* [The task]: From the first line of the data down to the line bearing "(at -7.62 -22.86 0)", output every line exactly and include no pictures.

* [Supplied entries]:
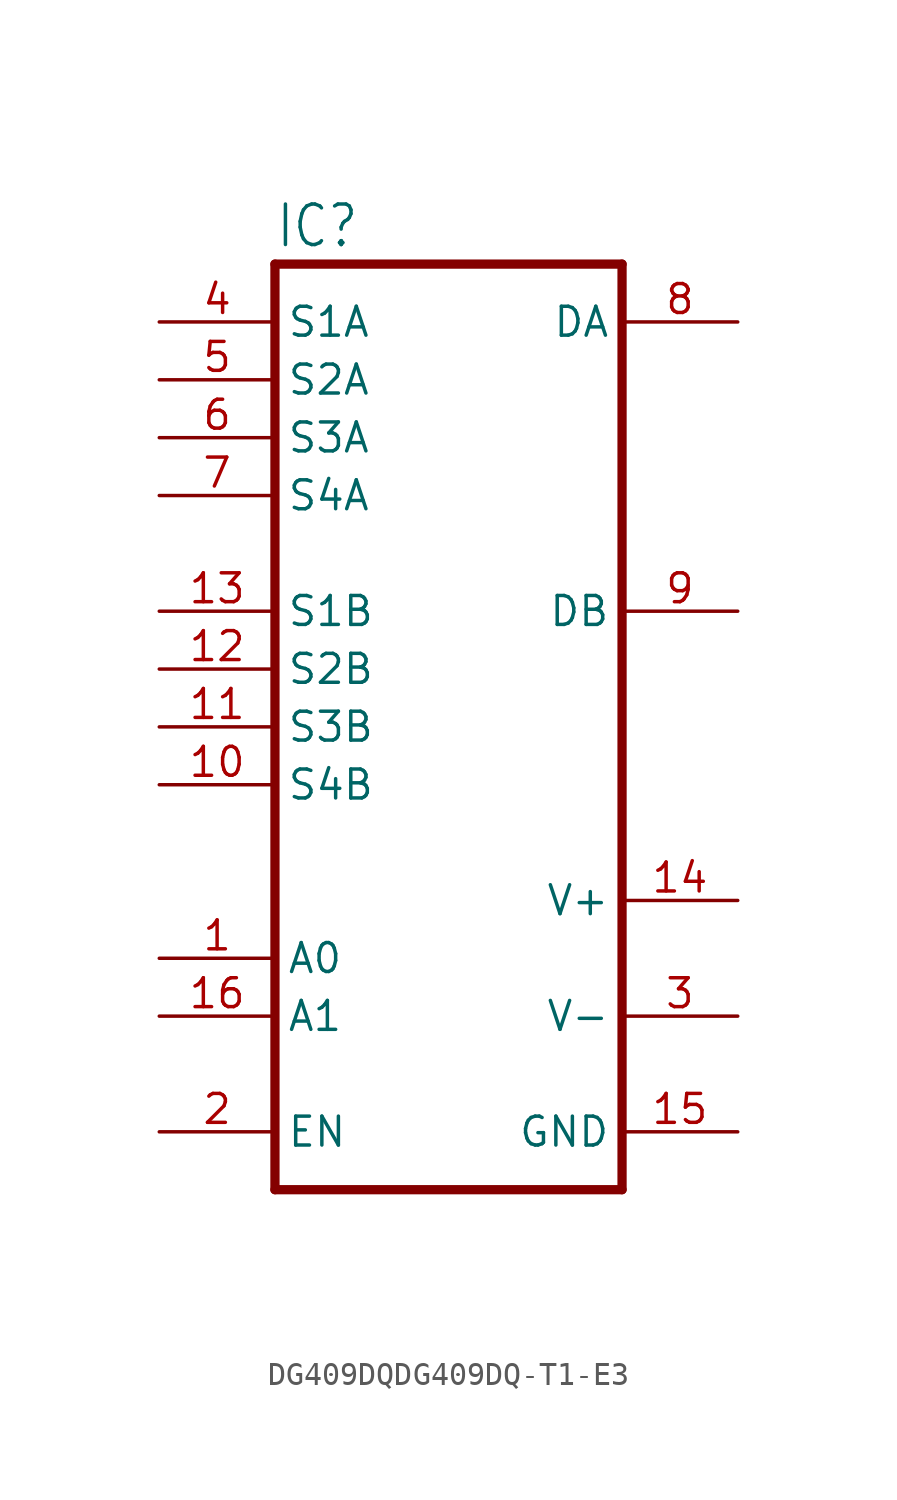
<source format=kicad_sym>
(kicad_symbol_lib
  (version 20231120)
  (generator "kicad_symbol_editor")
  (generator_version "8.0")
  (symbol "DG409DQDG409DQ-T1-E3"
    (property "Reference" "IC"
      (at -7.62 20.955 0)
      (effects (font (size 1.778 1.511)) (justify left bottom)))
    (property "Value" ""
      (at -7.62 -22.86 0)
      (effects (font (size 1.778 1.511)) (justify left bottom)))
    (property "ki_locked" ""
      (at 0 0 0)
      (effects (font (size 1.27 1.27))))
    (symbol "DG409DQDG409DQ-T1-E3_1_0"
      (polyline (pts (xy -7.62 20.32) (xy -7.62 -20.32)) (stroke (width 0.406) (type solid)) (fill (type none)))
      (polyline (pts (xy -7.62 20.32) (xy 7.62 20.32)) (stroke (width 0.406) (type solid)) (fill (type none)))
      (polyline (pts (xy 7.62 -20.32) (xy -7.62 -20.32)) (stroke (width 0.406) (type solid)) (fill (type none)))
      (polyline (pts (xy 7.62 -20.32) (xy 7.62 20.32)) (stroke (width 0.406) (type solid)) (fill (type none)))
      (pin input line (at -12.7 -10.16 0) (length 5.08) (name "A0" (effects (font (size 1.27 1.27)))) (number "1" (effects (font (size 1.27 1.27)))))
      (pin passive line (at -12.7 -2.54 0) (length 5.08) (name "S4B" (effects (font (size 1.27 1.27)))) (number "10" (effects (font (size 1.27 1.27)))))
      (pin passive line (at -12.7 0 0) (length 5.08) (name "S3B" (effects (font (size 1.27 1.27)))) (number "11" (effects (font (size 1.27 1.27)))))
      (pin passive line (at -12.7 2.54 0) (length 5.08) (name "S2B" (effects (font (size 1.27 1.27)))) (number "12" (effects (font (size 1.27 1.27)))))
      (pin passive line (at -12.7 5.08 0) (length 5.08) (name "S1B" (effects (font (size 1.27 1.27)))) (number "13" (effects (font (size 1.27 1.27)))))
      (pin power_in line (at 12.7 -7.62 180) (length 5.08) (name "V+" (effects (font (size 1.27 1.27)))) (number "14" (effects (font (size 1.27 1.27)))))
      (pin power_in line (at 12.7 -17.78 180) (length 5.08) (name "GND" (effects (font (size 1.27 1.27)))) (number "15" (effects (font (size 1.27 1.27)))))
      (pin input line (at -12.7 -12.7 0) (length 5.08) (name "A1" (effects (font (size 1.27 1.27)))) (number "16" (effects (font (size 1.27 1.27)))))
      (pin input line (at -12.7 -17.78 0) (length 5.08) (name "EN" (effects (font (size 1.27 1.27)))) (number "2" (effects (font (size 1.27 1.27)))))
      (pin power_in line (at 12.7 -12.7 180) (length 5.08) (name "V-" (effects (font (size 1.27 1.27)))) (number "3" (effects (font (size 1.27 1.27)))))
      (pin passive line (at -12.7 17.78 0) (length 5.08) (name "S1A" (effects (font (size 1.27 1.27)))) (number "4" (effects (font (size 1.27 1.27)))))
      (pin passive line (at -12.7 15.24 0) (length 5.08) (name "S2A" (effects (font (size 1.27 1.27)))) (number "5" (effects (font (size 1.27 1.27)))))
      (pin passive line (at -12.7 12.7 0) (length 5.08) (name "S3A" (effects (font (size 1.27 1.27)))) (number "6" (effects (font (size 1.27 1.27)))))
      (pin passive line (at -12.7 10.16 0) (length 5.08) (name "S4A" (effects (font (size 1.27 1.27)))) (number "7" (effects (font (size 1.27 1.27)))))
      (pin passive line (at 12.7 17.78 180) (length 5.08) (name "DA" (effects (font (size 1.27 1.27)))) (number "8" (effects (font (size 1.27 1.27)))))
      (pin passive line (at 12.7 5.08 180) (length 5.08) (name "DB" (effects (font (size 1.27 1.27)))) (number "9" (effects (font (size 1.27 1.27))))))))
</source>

* [Response below]:
<source format=kicad_sym>
(kicad_symbol_lib
  (version 20231120)
  (generator "kicad_symbol_editor")
  (generator_version "8.0")
  (symbol "DG409DQDG409DQ-T1-E3"
    (property "Reference" "IC"
      (at -7.62 20.955 0)
      (effects (font (size 1.778 1.511)) (justify left bottom)))
    (property "Value" ""
      (at -7.62 -22.86 0)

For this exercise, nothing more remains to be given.